Weekly Preview: Preparing for the Market’s Next Move in 2024
"The years ahead will occasionally deliver major market declines, even panics, that will affect virtually all stocks. No one can tell you when these traumas will occur.”
The quote above attributed to billionaire investor Warren Buffet, who in an annual letter to shareholders, talked about market volatility, suggesting that not only is volatility normal, but it should be welcomed. The premise is that volatility, while sometimes feared, can present great buying opportunities. Just as important, the Berkshire Hathaway (BRK-A) (BRK-B) CEO wanted to highlight the folly in those who believe they have a magic crystal ball and can predict what’s going to happen at any particular point in time.
In 2023, when looking back on the resurgence that occurred in the market, particularly in the last quarter of the year, there were many bearish crystal balls that seemingly malfunctioned. Some investors spent most of 2023 fretting about inflation, interest rates and the “looming recession” that was always around the corner. Yet, the Dow Jones Industrial Average ended 2023 at $37,689.54, after gaining 13.7% and notched a new record for the year.
Rising for nine straight weeks to end the year with a 24% gain was the S&P 500 index at 4,769.83. And posting its best year since 2020, the tech-heavy Nasdaq Composite Index enjoyed a resurgence, rising 43% to end the year at 15,011.35. Wondering why the Nasdaq was able to outperform both the S&P 500 and Dow by such a wide margin?
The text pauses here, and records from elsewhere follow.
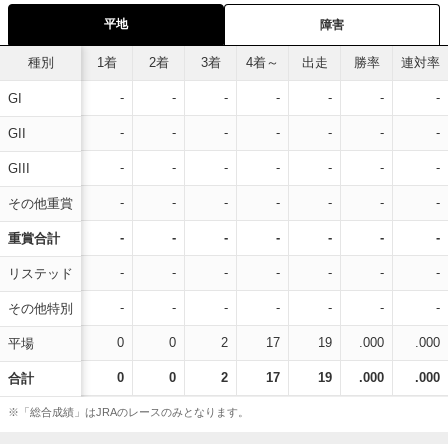
平地
障害
種別
1着
2着
3着
4着～
出走
勝率
連対率
-
-
-
-
-
-
-
GI
-
-
-
-
-
-
-
GII
-
-
-
-
-
-
-
GIII
-
-
-
-
-
-
-
その他重賞
-
-
-
-
-
-
-
重賞合計
-
-
-
-
-
-
-
リステッド
-
-
-
-
-
-
-
その他特別
0
0
2
17
19
.000
.000
平場
0
0
2
17
19
.000
.000
合計
※「総合成績」はJRAのレースのみとなります。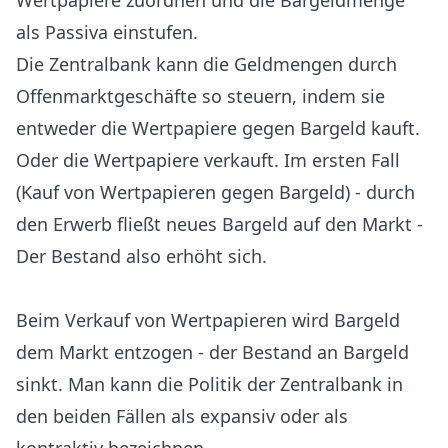
Wertpapiere zuordnen und die Bargeldmenge
als Passiva einstufen.
Die Zentralbank kann die Geldmengen durch
Offenmarktgeschäfte so steuern, indem sie
entweder die Wertpapiere gegen Bargeld kauft.
Oder die Wertpapiere verkauft. Im ersten Fall
(Kauf von Wertpapieren gegen Bargeld) - durch
den Erwerb fließt neues Bargeld auf den Markt -
Der Bestand also erhöht sich.
Beim Verkauf von Wertpapieren wird Bargeld
dem Markt entzogen - der Bestand an Bargeld
sinkt. Man kann die Politik der Zentralbank in
den beiden Fällen als expansiv oder als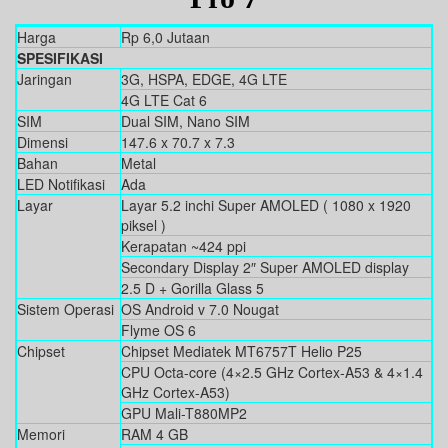
Harga
Rp 6,0 Jutaan
SPESIFIKASI
Jaringan
3G, HSPA, EDGE, 4G LTE
4G LTE Cat 6
SIM
Dual SIM, Nano SIM
Dimensi
147.6 x 70.7 x 7.3
Bahan
Metal
LED Notifikasi
Ada
Layar
Layar 5.2 inchi Super AMOLED ( 1080 x 1920
piksel )
Kerapatan ~424 ppi
Secondary Display 2″ Super AMOLED display
2.5 D + Gorilla Glass 5
Sistem Operasi
OS Android v 7.0 Nougat
Flyme OS 6
Chipset
Chipset Mediatek MT6757T Helio P25
CPU Octa-core (4×2.5 GHz Cortex-A53 & 4×1.4
GHz Cortex-A53)
GPU Mali-T880MP2
Memori
RAM 4 GB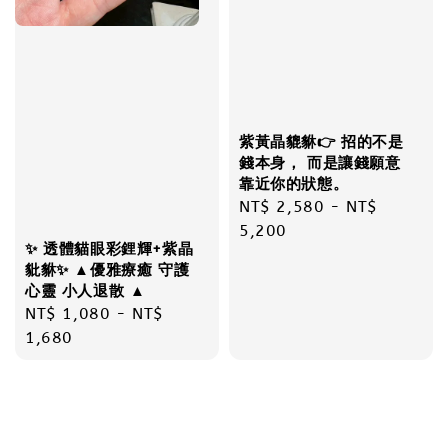
紫黃晶貔貅👉 招的不是
錢本身， 而是讓錢願意
靠近你的狀態。
Regular
NT$ 2,580
-
NT$
price
5,200
✨ 透體貓眼彩鋰輝+紫晶
豼貅✨ ▲優雅療癒 守護
心靈 小人退散 ▲
Regular
NT$ 1,080
-
NT$
price
1,680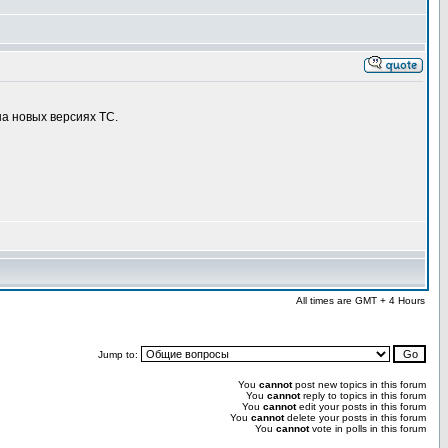
на новых версиях TC.
All times are GMT + 4 Hours
Jump to:
You
cannot
post new topics in this forum
You
cannot
reply to topics in this forum
You
cannot
edit your posts in this forum
You
cannot
delete your posts in this forum
You
cannot
vote in polls in this forum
This is due to the Nasdaq's tech-heavy composition where AI-related themes propelled the broader index almost 20% higher from its Oct. 26 low.
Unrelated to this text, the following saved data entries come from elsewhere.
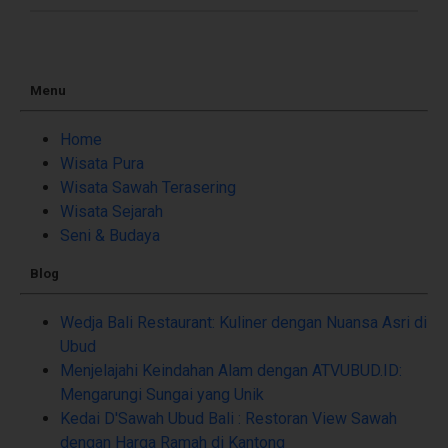
Menu
Home
Wisata Pura
Wisata Sawah Terasering
Wisata Sejarah
Seni & Budaya
Blog
Wedja Bali Restaurant: Kuliner dengan Nuansa Asri di
Ubud
Menjelajahi Keindahan Alam dengan ATVUBUD.ID:
Mengarungi Sungai yang Unik
Kedai D'Sawah Ubud Bali : Restoran View Sawah
dengan Harga Ramah di Kantong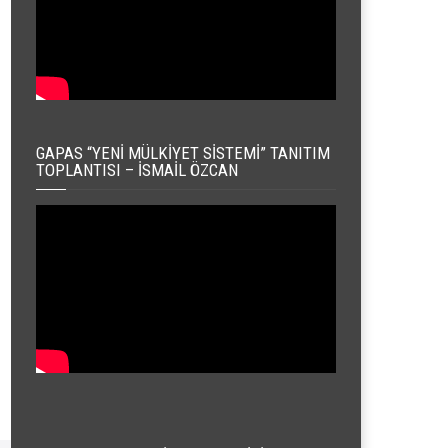
GAPAS “YENI MÜLKIYET SISTEMI” TANITIM
TOPLANTISI – İSMAIL ÖZCAN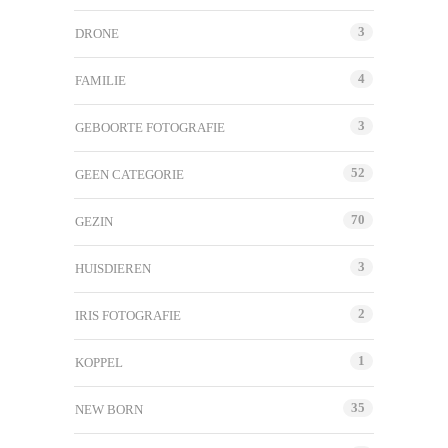
3
DRONE
4
FAMILIE
3
GEBOORTE FOTOGRAFIE
52
GEEN CATEGORIE
70
GEZIN
3
HUISDIEREN
2
IRIS FOTOGRAFIE
1
KOPPEL
35
NEW BORN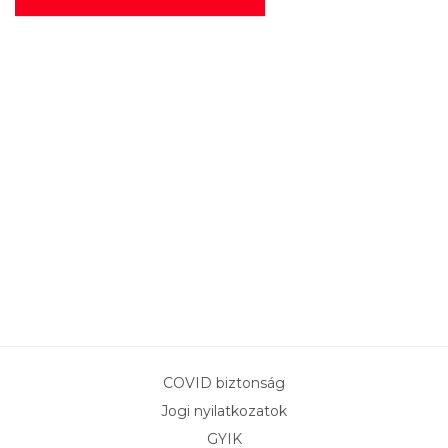
COVID biztonság
Jogi nyilatkozatok
GYIK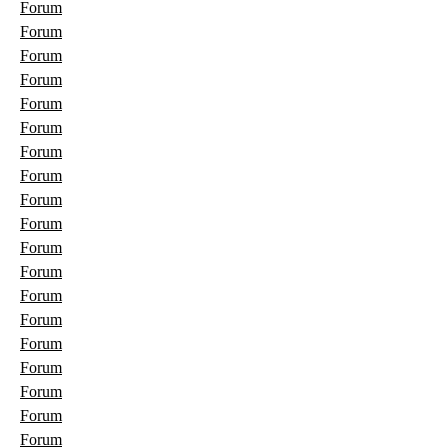
Forum
Forum
Forum
Forum
Forum
Forum
Forum
Forum
Forum
Forum
Forum
Forum
Forum
Forum
Forum
Forum
Forum
Forum
Forum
Investors don't need to look too far to find the source of the recent rally. With the Fed announcing its pivot from its hawkish stance to a dovish policy, growth stocks, particularly the "Magnificent Seven" mega-cap stocks surged higher. These mega-cap tech giants consisting of Alphabet (GOOG , GOOGL), Amazon (AMZN), Apple (AAPL), Meta Platforms (META), Microsoft (MSFT), Nvidia (NVDA) and Tesla (TSLA) were money-makers for investors who owned them since the summer.
With the seemingly insatiable appetite surrounding the Magnificent Seven stocks, there are now questions as to whether there will be room for more gains in 2024. Looking ahead, it is highly unlikely that bullish market sentiment will reverse, especially for technology stocks. While asset allocation and diversification are often sound strategies, the concentration of the tech, particularly those that invest heavily in AI solutions, will continue to move higher.
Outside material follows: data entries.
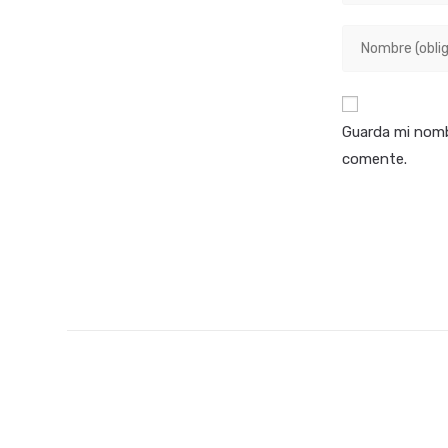
Introduce
tu
nombre
o
Guarda mi nomb
nombre
comente.
de
usuario
para
comentar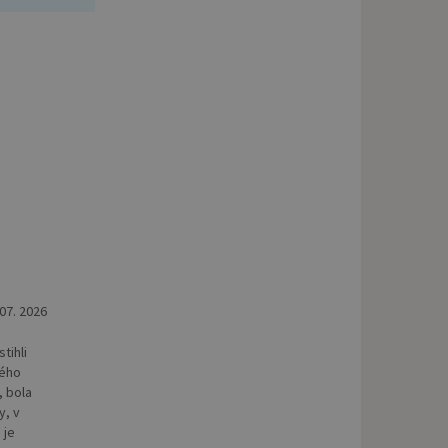
 07. 2026
tihli
kého
, bola
y, v
 je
Valuations concern is another popular argument against Magnificent Seven stocks or those heavily involved in AI. But here’s the thing: even as valuations might appear unfavorable, their collective fundamentals are also improving. In the case for Nvidia, for example, the chip giant has raised its profit forecast in each earnings release for fiscal 2024. The company continues to enjoy robust demand, particularly from cloud service providers which account for roughly 50% of the company’s datacenter revenue. And that’s not likely to end anytime soon.
What’s more, the Fed pivot has finally arrived, and the Fed now envisions a reduction of 75 basis points in 2024. This means there may be rate reductions on three separate occasions. In that vein, the Fed has done a solid job managing inflation which has dropped to 3.7% year-over-year in November, after hitting the highest levels in decades at over 9% in mid-2022. While the inflation is not yet at the Fed’s 2% target, the Fed is also projecting that U.S. GDP growth will remain positive in 2024.
What’s more, a consensus on Wall Street analysts expects an almost 12% earnings growth for S&P 500 stock 2024, while the S&P 500 price target of 5,029 suggests a 10% rise for the index. As such, investors should position their portfolios to be on the right side of the pivot in 2024, especially amid clearer signs of dampening inflation risk, coupled with positive U.S. economic and labor trends.
The views and opinions expressed herein are the views and opinions of the author and do not necessarily reflect those of Nasdaq, Inc.